According to Jane Leipold, Senior Vice President of Global Human Resources at TE Connectivity, “Women can play a huge role in the future growth of the engineering field. Right now, there is nothing but upside potential in terms of attracting new talent.” Leipold added that as more female role models in engineering emerge, there will be a trickledown effect resulting in finding talented women interested in pursuing a career in engineering.
Attracting female engineers is only one half of the equation. The other –equally important –half of the equation is retaining women who enter the field by providing them with tools and resources that support career advancement and professional growth.
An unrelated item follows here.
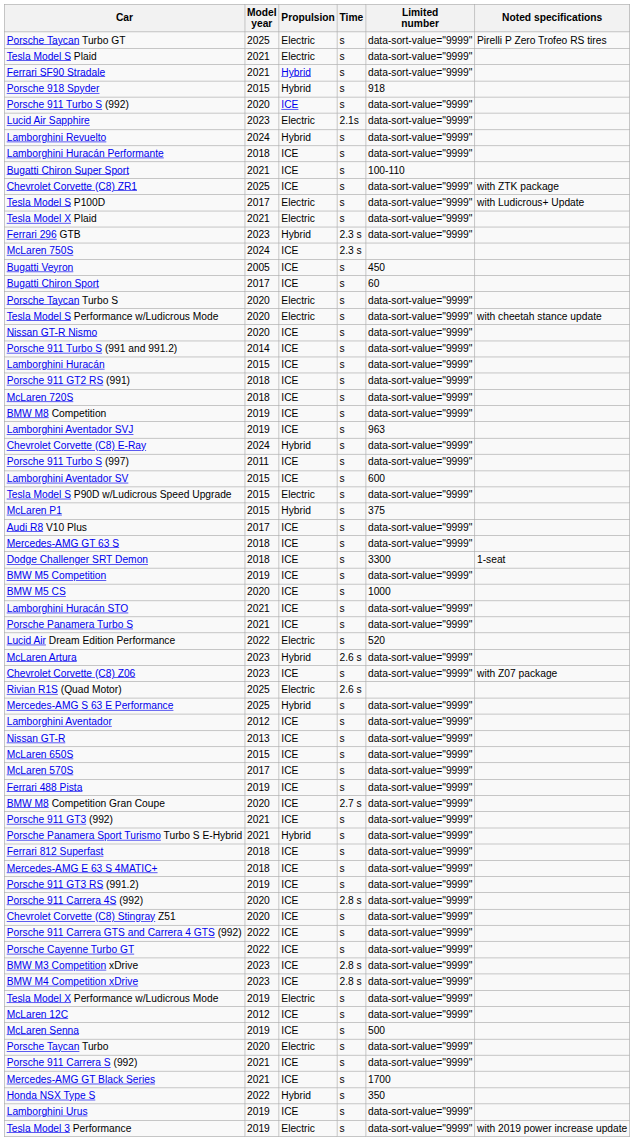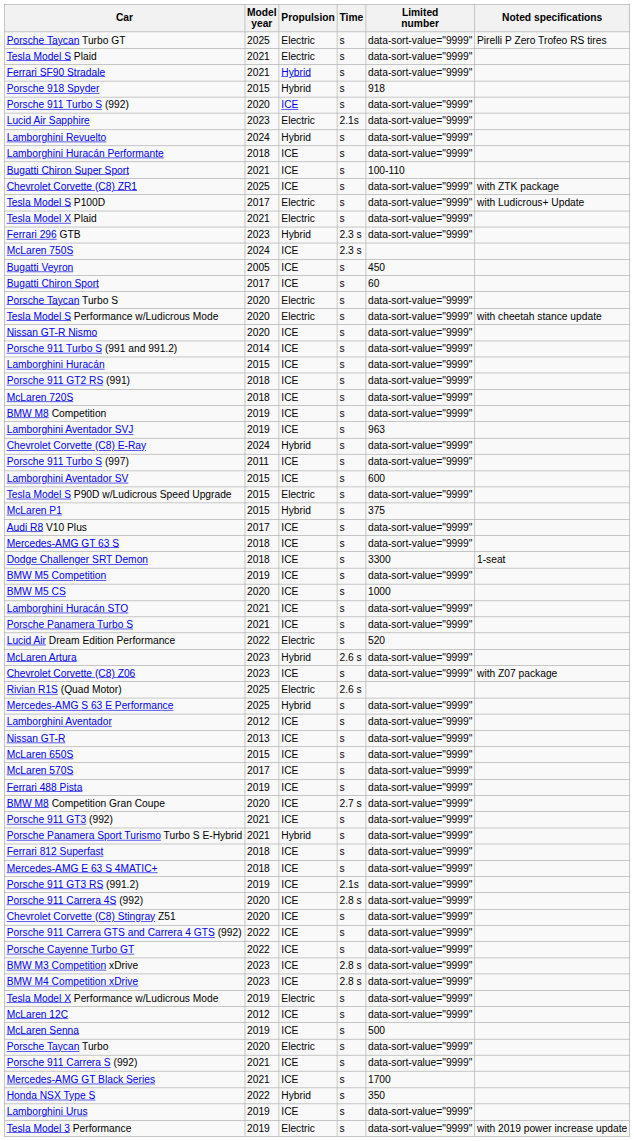Porsche 911 GT3 RS (991.2) | Time: s -> 2.1s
Research on why women leave engineering revealed that one of the most important factors cited for driving women out of the field was workplace climate.
What’s more, one-third of women who graduated with an engineering degree never entered the field professionally due to the perception that the industry as a whole was unsupportive of women. In order to reverse the trend of women opting out of engineering, Leipold emphasized the value of investing in programs that support the advancement of women. She noted, “It is important to develop women as they move up the ladder into executive and leadership roles.”
The perception that engineering, and STEM fields in general, are not welcoming to women creates the well-documented psychological phenomenon known as “stereotype threat” that can prevent young women from entering and advancing in their careers. For example, when idea that women are not as good in STEM subjects as men is perpetuated, women will subconsciously internalize this notion and begin to lack confidence, even if they have proven their competence.
Will increasing the percentage of women in STEM fields can effectively undermine the stereotype threat and break the vicious cycle that is keeping women away in the first place?
“The basis for attracting young people of either gender to the engineering profession is exposure to what engineering is all about and the value that it can add to society. It is fundamental to introduce children at young ages to engineering and increase their awareness of the opportunities available in the field,” said Leipold.
This is where engagement measures like Million Women Mentors, an initiative of STEMConnector, can play a critical role in reaching girls and young women by sparking an interest in STEM fields. The stated goal of the program, which was launched in January, is to get one million STEM mentors of both genders by 2018. As a result of engaging one million mentors, the group hopes to increase the number of high school aged girls interested in pursuing STEM careers, increase the percentage of young women earning undergraduate degrees in STEM fields, and increase the amount of women who stay in STEM careers.
At TE Connectivity, Leipold noted several initiatives to engage young people and underscored the importance of companies getting involved in their communities and reaching out to children during these formative years. “We have great participation in our ‘Take Your Child to Work Day,’” noted Leipold.
She added, “We frequently host young people at the company to show them how we design products and then they participate in experiments and design projects. This hands-on approach is very effective in sparking interest in the practical applications of engineering.” Most recently, during DiscoverE’s Engineers Week in February, TE Connectivity welcomed over 30 young girls from local Girl Scout troops as part of Girl Day – a day dedicated to introducing girls to all of the exciting aspects of engineering and helping them learn all of the fun and creative ways engineering applies to everyday life.